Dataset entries
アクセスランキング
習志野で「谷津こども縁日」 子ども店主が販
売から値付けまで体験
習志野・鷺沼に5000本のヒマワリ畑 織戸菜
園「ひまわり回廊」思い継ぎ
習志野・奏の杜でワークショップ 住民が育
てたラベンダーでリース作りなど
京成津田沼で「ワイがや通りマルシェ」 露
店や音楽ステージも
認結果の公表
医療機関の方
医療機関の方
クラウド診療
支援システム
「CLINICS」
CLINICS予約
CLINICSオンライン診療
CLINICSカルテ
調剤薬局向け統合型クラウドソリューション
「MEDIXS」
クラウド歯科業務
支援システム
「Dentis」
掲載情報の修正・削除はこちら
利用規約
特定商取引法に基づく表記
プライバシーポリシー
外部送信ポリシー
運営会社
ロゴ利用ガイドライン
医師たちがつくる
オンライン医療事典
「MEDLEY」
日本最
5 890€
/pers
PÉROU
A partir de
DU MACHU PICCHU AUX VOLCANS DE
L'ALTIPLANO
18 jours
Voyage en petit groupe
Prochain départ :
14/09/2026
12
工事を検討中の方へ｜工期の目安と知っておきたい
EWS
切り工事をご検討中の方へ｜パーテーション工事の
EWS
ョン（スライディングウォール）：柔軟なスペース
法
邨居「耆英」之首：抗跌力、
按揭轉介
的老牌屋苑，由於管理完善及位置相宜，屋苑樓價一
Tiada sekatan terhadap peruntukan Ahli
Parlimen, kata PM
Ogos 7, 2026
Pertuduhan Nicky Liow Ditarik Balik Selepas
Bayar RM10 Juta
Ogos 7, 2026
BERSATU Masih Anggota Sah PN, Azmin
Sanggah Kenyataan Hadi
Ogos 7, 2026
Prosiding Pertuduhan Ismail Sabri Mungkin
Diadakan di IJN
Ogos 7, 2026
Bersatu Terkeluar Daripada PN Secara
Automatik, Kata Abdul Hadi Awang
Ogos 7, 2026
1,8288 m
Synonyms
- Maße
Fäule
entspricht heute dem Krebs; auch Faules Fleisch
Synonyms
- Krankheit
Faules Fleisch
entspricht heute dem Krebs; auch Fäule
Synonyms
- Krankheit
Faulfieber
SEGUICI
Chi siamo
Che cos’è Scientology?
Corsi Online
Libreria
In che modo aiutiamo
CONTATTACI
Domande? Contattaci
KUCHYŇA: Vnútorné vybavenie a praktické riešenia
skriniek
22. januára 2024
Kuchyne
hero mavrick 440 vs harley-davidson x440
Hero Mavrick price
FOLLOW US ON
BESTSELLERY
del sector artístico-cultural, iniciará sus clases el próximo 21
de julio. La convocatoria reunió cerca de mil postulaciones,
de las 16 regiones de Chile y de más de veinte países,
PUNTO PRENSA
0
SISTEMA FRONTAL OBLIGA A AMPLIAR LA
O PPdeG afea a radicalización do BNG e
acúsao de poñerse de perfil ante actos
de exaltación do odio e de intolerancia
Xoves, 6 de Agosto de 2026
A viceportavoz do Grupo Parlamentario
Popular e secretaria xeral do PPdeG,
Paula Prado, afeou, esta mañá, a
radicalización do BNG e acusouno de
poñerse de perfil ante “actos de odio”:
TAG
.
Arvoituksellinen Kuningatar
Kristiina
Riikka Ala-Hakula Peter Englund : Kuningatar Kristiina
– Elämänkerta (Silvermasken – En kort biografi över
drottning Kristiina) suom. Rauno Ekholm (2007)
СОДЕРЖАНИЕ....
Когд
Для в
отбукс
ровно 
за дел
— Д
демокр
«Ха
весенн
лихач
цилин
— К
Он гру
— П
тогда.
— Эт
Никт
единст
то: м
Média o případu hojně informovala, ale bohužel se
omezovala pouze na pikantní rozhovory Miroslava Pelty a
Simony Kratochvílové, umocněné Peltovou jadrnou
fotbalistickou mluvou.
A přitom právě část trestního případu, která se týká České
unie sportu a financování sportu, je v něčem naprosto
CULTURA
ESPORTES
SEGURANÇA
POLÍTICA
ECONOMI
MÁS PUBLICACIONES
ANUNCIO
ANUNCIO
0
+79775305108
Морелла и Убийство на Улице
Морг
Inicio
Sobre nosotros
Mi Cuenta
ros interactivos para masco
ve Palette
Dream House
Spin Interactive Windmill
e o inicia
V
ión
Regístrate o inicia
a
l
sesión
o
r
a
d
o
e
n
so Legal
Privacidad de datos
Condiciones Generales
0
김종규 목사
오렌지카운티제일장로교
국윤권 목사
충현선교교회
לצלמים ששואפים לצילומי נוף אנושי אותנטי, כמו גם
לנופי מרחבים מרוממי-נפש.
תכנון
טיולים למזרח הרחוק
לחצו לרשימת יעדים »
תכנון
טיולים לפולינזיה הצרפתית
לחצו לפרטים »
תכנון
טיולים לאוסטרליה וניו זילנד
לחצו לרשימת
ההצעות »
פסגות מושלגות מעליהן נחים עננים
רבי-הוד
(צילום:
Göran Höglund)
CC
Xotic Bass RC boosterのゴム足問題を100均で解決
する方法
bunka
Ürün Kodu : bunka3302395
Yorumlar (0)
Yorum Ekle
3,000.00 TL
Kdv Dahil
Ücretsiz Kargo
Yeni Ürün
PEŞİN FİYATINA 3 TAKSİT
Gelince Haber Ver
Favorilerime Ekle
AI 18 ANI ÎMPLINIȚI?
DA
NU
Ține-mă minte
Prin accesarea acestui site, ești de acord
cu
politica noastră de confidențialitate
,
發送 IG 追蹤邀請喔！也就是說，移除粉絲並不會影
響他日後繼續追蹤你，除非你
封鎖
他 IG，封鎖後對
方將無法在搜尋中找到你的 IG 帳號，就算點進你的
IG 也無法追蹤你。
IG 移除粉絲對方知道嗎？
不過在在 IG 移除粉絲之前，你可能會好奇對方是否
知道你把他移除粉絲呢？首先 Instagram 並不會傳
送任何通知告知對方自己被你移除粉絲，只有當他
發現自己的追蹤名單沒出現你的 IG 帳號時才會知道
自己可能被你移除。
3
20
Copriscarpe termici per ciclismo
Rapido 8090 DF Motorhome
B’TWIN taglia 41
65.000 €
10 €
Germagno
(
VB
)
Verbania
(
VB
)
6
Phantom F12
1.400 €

● **ASSIGNED TASK**: Copy out every line of all the records above, character for character and in the same order, with no changes.

● **REPLY**:
アクセスランキング
習志野で「谷津こども縁日」 子ども店主が販
売から値付けまで体験
習志野・鷺沼に5000本のヒマワリ畑 織戸菜
園「ひまわり回廊」思い継ぎ
習志野・奏の杜でワークショップ 住民が育
てたラベンダーでリース作りなど
京成津田沼で「ワイがや通りマルシェ」 露
店や音楽ステージも
認結果の公表
医療機関の方
医療機関の方
クラウド診療
支援システム
「CLINICS」
CLINICS予約
CLINICSオンライン診療
CLINICSカルテ
調剤薬局向け統合型クラウドソリューション
「MEDIXS」
クラウド歯科業務
支援システム
「Dentis」
掲載情報の修正・削除はこちら
利用規約
特定商取引法に基づく表記
プライバシーポリシー
外部送信ポリシー
運営会社
ロゴ利用ガイドライン
医師たちがつくる
オンライン医療事典
「MEDLEY」
日本最
5 890€
/pers
PÉROU
A partir de
DU MACHU PICCHU AUX VOLCANS DE
L'ALTIPLANO
18 jours
Voyage en petit groupe
Prochain départ :
14/09/2026
12
工事を検討中の方へ｜工期の目安と知っておきたい
EWS
切り工事をご検討中の方へ｜パーテーション工事の
EWS
ョン（スライディングウォール）：柔軟なスペース
法
邨居「耆英」之首：抗跌力、
按揭轉介
的老牌屋苑，由於管理完善及位置相宜，屋苑樓價一
Tiada sekatan terhadap peruntukan Ahli
Parlimen, kata PM
Ogos 7, 2026
Pertuduhan Nicky Liow Ditarik Balik Selepas
Bayar RM10 Juta
Ogos 7, 2026
BERSATU Masih Anggota Sah PN, Azmin
Sanggah Kenyataan Hadi
Ogos 7, 2026
Prosiding Pertuduhan Ismail Sabri Mungkin
Diadakan di IJN
Ogos 7, 2026
Bersatu Terkeluar Daripada PN Secara
Automatik, Kata Abdul Hadi Awang
Ogos 7, 2026
1,8288 m
Synonyms
- Maße
Fäule
entspricht heute dem Krebs; auch Faules Fleisch
Synonyms
- Krankheit
Faules Fleisch
entspricht heute dem Krebs; auch Fäule
Synonyms
- Krankheit
Faulfieber
SEGUICI
Chi siamo
Che cos’è Scientology?
Corsi Online
Libreria
In che modo aiutiamo
CONTATTACI
Domande? Contattaci
KUCHYŇA: Vnútorné vybavenie a praktické riešenia
skriniek
22. januára 2024
Kuchyne
hero mavrick 440 vs harley-davidson x440
Hero Mavrick price
FOLLOW US ON
BESTSELLERY
del sector artístico-cultural, iniciará sus clases el próximo 21
de julio. La convocatoria reunió cerca de mil postulaciones,
de las 16 regiones de Chile y de más de veinte países,
PUNTO PRENSA
0
SISTEMA FRONTAL OBLIGA A AMPLIAR LA
O PPdeG afea a radicalización do BNG e
acúsao de poñerse de perfil ante actos
de exaltación do odio e de intolerancia
Xoves, 6 de Agosto de 2026
A viceportavoz do Grupo Parlamentario
Popular e secretaria xeral do PPdeG,
Paula Prado, afeou, esta mañá, a
radicalización do BNG e acusouno de
poñerse de perfil ante “actos de odio”:
TAG
.
Arvoituksellinen Kuningatar
Kristiina
Riikka Ala-Hakula Peter Englund : Kuningatar Kristiina
– Elämänkerta (Silvermasken – En kort biografi över
drottning Kristiina) suom. Rauno Ekholm (2007)
СОДЕРЖАНИЕ....
Когд
Для в
отбукс
ровно 
за дел
— Д
демокр
«Ха
весенн
лихач
цилин
— К
Он гру
— П
тогда.
— Эт
Никт
единст
то: м
Média o případu hojně informovala, ale bohužel se
omezovala pouze na pikantní rozhovory Miroslava Pelty a
Simony Kratochvílové, umocněné Peltovou jadrnou
fotbalistickou mluvou.
A přitom právě část trestního případu, která se týká České
unie sportu a financování sportu, je v něčem naprosto
CULTURA
ESPORTES
SEGURANÇA
POLÍTICA
ECONOMI
MÁS PUBLICACIONES
ANUNCIO
ANUNCIO
0
+79775305108
Морелла и Убийство на Улице
Морг
Inicio
Sobre nosotros
Mi Cuenta
ros interactivos para masco
ve Palette
Dream House
Spin Interactive Windmill
e o inicia
V
ión
Regístrate o inicia
a
l
sesión
o
r
a
d
o
e
n
so Legal
Privacidad de datos
Condiciones Generales
0
김종규 목사
오렌지카운티제일장로교
국윤권 목사
충현선교교회
לצלמים ששואפים לצילומי נוף אנושי אותנטי, כמו גם
לנופי מרחבים מרוממי-נפש.
תכנון
טיולים למזרח הרחוק
לחצו לרשימת יעדים »
תכנון
טיולים לפולינזיה הצרפתית
לחצו לפרטים »
תכנון
טיולים לאוסטרליה וניו זילנד
לחצו לרשימת
ההצעות »
פסגות מושלגות מעליהן נחים עננים
רבי-הוד
(צילום:
Göran Höglund)
CC
Xotic Bass RC boosterのゴム足問題を100均で解決
する方法
bunka
Ürün Kodu : bunka3302395
Yorumlar (0)
Yorum Ekle
3,000.00 TL
Kdv Dahil
Ücretsiz Kargo
Yeni Ürün
PEŞİN FİYATINA 3 TAKSİT
Gelince Haber Ver
Favorilerime Ekle
AI 18 ANI ÎMPLINIȚI?
DA
NU
Ține-mă minte
Prin accesarea acestui site, ești de acord
cu
politica noastră de confidențialitate
,
發送 IG 追蹤邀請喔！也就是說，移除粉絲並不會影
響他日後繼續追蹤你，除非你
封鎖
他 IG，封鎖後對
方將無法在搜尋中找到你的 IG 帳號，就算點進你的
IG 也無法追蹤你。
IG 移除粉絲對方知道嗎？
不過在在 IG 移除粉絲之前，你可能會好奇對方是否
知道你把他移除粉絲呢？首先 Instagram 並不會傳
送任何通知告知對方自己被你移除粉絲，只有當他
發現自己的追蹤名單沒出現你的 IG 帳號時才會知道
自己可能被你移除。
3
20
Copriscarpe termici per ciclismo
Rapido 8090 DF Motorhome
B’TWIN taglia 41
65.000 €
10 €
Germagno
(
VB
)
Verbania
(
VB
)
6
Phantom F12
1.400 €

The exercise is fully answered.